Saved data entries:
•••••

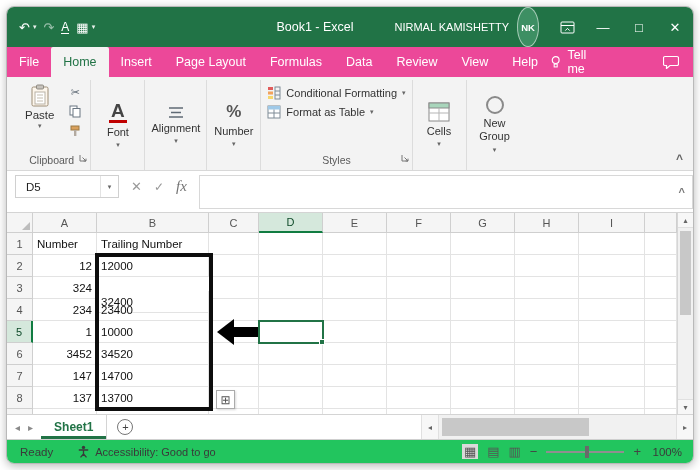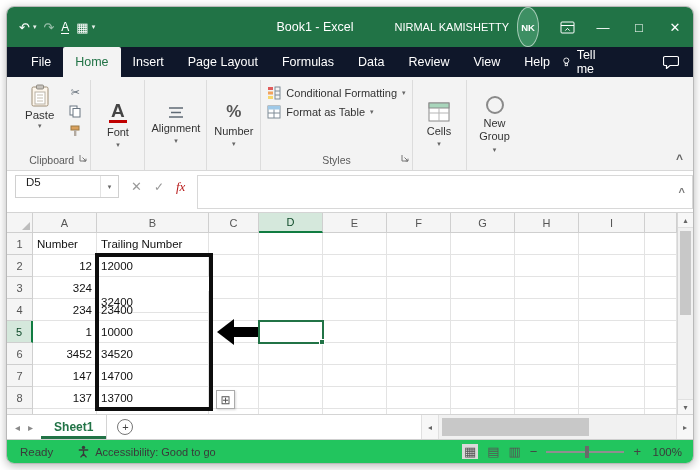--- a/index.html
+++ b/index.html
@@ -10,21 +10,21 @@
 .qat{display:flex;align-items:center;gap:7px;padding-left:12px;font-size:13px;}
 .qat .dim{opacity:.55;}
 .qat .mini{font-size:7px;opacity:.9;margin-left:-4px;}
 .uline{font-size:12px;border-bottom:1.5px solid #fff;line-height:1;}
 .tb-title{position:absolute;left:308px;transform:translateX(-50%);font-size:12.5px;white-space:nowrap;}
 .tb-right{margin-left:auto;display:flex;align-items:center;height:100%;}
 .user{display:flex;align-items:center;gap:8px;font-size:11px;margin-right:10px;white-space:nowrap;}
 .avatar{width:22px;height:40px;border-radius:50%;background:#3d8f63;border:1px solid rgba(255,255,255,.55);display:flex;align-items:center;justify-content:center;font-size:9.5px;font-weight:bold;}
 .winbtn{width:36px;height:100%;display:flex;align-items:center;justify-content:center;font-size:13px;}
 
-.tabrow{flex:0 0 30px;background:#0f172a;display:flex;align-items:stretch;color:#fff;padding-left:12px;}
+.tabrow{flex:0 0 30px;background:#ec4899;display:flex;align-items:stretch;color:#fff;}
 .rtab{padding:0 12px;display:flex;align-items:center;font-size:12.5px;white-space:nowrap;}
 .rtab.active{background:#f3f3f3;color:#217346;border-radius:2px 2px 0 0;}
 .tellme{margin-left:auto;display:flex;align-items:center;gap:6px;font-size:12.5px;margin-right:58px;}
 .commentbtn{display:flex;align-items:center;margin-right:14px;}
 
 .ribbon{flex:0 0 94px;background:#f3f3f3;border-bottom:1px solid #d8d8d8;display:flex;position:relative;padding:3px 4px 0 6px;}
 .group{display:flex;flex-direction:column;position:relative;padding:2px 6px 0 6px;border-right:1px solid #dcdcdc;}
 .group-label{font-size:10.5px;color:#5a5a5a;text-align:center;padding:2px 0 4px;margin-top:auto;display:flex;align-items:center;justify-content:center;gap:5px;}
 .clip-body{display:flex;gap:6px;}
 .paste-btn{display:flex;flex-direction:column;align-items:center;gap:1px;font-size:11.5px;color:#333;padding:2px 6px;}
@@ -37,27 +37,27 @@
 .styles-body{display:flex;flex-direction:column;justify-content:flex-start;gap:2px;padding-top:2px;}
 .styles-row{display:flex;align-items:center;gap:5px;font-size:11px;color:#333;height:17px;white-space:nowrap;}
 .st-ic{display:flex;align-items:center;}
 .st-cr{font-size:7px;color:#666;}
 .launcher{position:absolute;right:3px;bottom:4px;}
 .ngroup-circle{width:18px;height:18px;border:2px solid #8a8a8a;border-radius:50%;}
 .wrap-label{text-align:center;line-height:1.2;}
 .rib-collapse{position:absolute;right:10px;bottom:4px;color:#666;font-size:12px;font-weight:bold;}
 
 .formularow{flex:0 0 42px;background:#fff;display:flex;align-items:flex-start;padding:4px 0 0 8px;border-bottom:1px solid #d4d4d4;}
-.namebox{width:104px;height:23px;border:1px solid #d0d0d0;background:#fff;display:flex;font-size:11.5px;color:#222;}
+.namebox{width:104px;height:23px;border:1px solid #d0d0d0;background:#fff;display:flex;align-items:center;font-size:11.5px;color:#222;}
 .namebox .val{padding-left:10px;flex:1;}
 .namebox .nb-caret{width:18px;height:100%;display:flex;align-items:center;justify-content:center;font-size:7px;color:#666;border-left:1px solid #e3e3e3;}
 .fxbtns{display:flex;align-items:center;gap:12px;padding:0 12px;height:23px;}
 .fx-x{color:#999;font-size:13px;}
 .fx-ok{color:#999;font-size:12px;}
-.fx-fx{font-family:"Liberation Serif",serif;font-style:italic;font-size:13px;color:#b91c1c;}
+.fx-fx{font-family:"Liberation Serif",serif;font-style:italic;font-size:15px;color:#737373;}
 .formula-input{flex:1;height:34px;border:1px solid #d8d8d8;background:#fff;margin-right:0;position:relative;}
 .fb-collapse{position:absolute;right:7px;top:10px;color:#777;font-size:11px;font-weight:bold;}
 
 .gridwrap{flex:1 1 auto;position:relative;background:#fff;overflow:hidden;}
 .hdr-row{display:flex;height:20px;}
 .ghead{height:20px;background:#f5f5f5;border-right:1px solid #cfcfcf;border-bottom:1px solid #cfcfcf;display:flex;align-items:center;justify-content:center;font-size:11px;color:#555;flex:0 0 auto;}
 .ghead.corner{position:relative;}
 .ghead.corner::after{content:"";position:absolute;right:2px;bottom:2px;border-left:8px solid transparent;border-bottom:8px solid #bdbdbd;}
 .selhdr{background:#d5e8dc;border-bottom:2px solid #107c41;color:#0e4a29;}
 .grow{display:flex;height:22px;}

•••••

What to work on >>
Set down the entries exactly as they appear, with every picture left out.

Solution for this problem >>
--- a/index.html
+++ b/index.html
@@ -10,21 +10,21 @@
 .qat{display:flex;align-items:center;gap:7px;padding-left:12px;font-size:13px;}
 .qat .dim{opacity:.55;}
 .qat .mini{font-size:7px;opacity:.9;margin-left:-4px;}
 .uline{font-size:12px;border-bottom:1.5px solid #fff;line-height:1;}
 .tb-title{position:absolute;left:308px;transform:translateX(-50%);font-size:12.5px;white-space:nowrap;}
 .tb-right{margin-left:auto;display:flex;align-items:center;height:100%;}
 .user{display:flex;align-items:center;gap:8px;font-size:11px;margin-right:10px;white-space:nowrap;}
 .avatar{width:22px;height:40px;border-radius:50%;background:#3d8f63;border:1px solid rgba(255,255,255,.55);display:flex;align-items:center;justify-content:center;font-size:9.5px;font-weight:bold;}
 .winbtn{width:36px;height:100%;display:flex;align-items:center;justify-content:center;font-size:13px;}
 
-.tabrow{flex:0 0 30px;background:#0f172a;display:flex;align-items:stretch;color:#fff;padding-left:12px;}
+.tabrow{flex:0 0 30px;background:#ec4899;display:flex;align-items:stretch;color:#fff;}
 .rtab{padding:0 12px;display:flex;align-items:center;font-size:12.5px;white-space:nowrap;}
 .rtab.active{background:#f3f3f3;color:#217346;border-radius:2px 2px 0 0;}
 .tellme{margin-left:auto;display:flex;align-items:center;gap:6px;font-size:12.5px;margin-right:58px;}
 .commentbtn{display:flex;align-items:center;margin-right:14px;}
 
 .ribbon{flex:0 0 94px;background:#f3f3f3;border-bottom:1px solid #d8d8d8;display:flex;position:relative;padding:3px 4px 0 6px;}
 .group{display:flex;flex-direction:column;position:relative;padding:2px 6px 0 6px;border-right:1px solid #dcdcdc;}
 .group-label{font-size:10.5px;color:#5a5a5a;text-align:center;padding:2px 0 4px;margin-top:auto;display:flex;align-items:center;justify-content:center;gap:5px;}
 .clip-body{display:flex;gap:6px;}
 .paste-btn{display:flex;flex-direction:column;align-items:center;gap:1px;font-size:11.5px;color:#333;padding:2px 6px;}
@@ -37,27 +37,27 @@
 .styles-body{display:flex;flex-direction:column;justify-content:flex-start;gap:2px;padding-top:2px;}
 .styles-row{display:flex;align-items:center;gap:5px;font-size:11px;color:#333;height:17px;white-space:nowrap;}
 .st-ic{display:flex;align-items:center;}
 .st-cr{font-size:7px;color:#666;}
 .launcher{position:absolute;right:3px;bottom:4px;}
 .ngroup-circle{width:18px;height:18px;border:2px solid #8a8a8a;border-radius:50%;}
 .wrap-label{text-align:center;line-height:1.2;}
 .rib-collapse{position:absolute;right:10px;bottom:4px;color:#666;font-size:12px;font-weight:bold;}
 
 .formularow{flex:0 0 42px;background:#fff;display:flex;align-items:flex-start;padding:4px 0 0 8px;border-bottom:1px solid #d4d4d4;}
-.namebox{width:104px;height:23px;border:1px solid #d0d0d0;background:#fff;display:flex;font-size:11.5px;color:#222;}
+.namebox{width:104px;height:23px;border:1px solid #d0d0d0;background:#fff;display:flex;align-items:center;font-size:11.5px;color:#222;}
 .namebox .val{padding-left:10px;flex:1;}
 .namebox .nb-caret{width:18px;height:100%;display:flex;align-items:center;justify-content:center;font-size:7px;color:#666;border-left:1px solid #e3e3e3;}
 .fxbtns{display:flex;align-items:center;gap:12px;padding:0 12px;height:23px;}
 .fx-x{color:#999;font-size:13px;}
 .fx-ok{color:#999;font-size:12px;}
-.fx-fx{font-family:"Liberation Serif",serif;font-style:italic;font-size:13px;color:#b91c1c;}
+.fx-fx{font-family:"Liberation Serif",serif;font-style:italic;font-size:15px;color:#737373;}
 .formula-input{flex:1;height:34px;border:1px solid #d8d8d8;background:#fff;margin-right:0;position:relative;}
 .fb-collapse{position:absolute;right:7px;top:10px;color:#777;font-size:11px;font-weight:bold;}
 
 .gridwrap{flex:1 1 auto;position:relative;background:#fff;overflow:hidden;}
 .hdr-row{display:flex;height:20px;}
 .ghead{height:20px;background:#f5f5f5;border-right:1px solid #cfcfcf;border-bottom:1px solid #cfcfcf;display:flex;align-items:center;justify-content:center;font-size:11px;color:#555;flex:0 0 auto;}
 .ghead.corner{position:relative;}
 .ghead.corner::after{content:"";position:absolute;right:2px;bottom:2px;border-left:8px solid transparent;border-bottom:8px solid #bdbdbd;}
 .selhdr{background:#d5e8dc;border-bottom:2px solid #107c41;color:#0e4a29;}
 .grow{display:flex;height:22px;}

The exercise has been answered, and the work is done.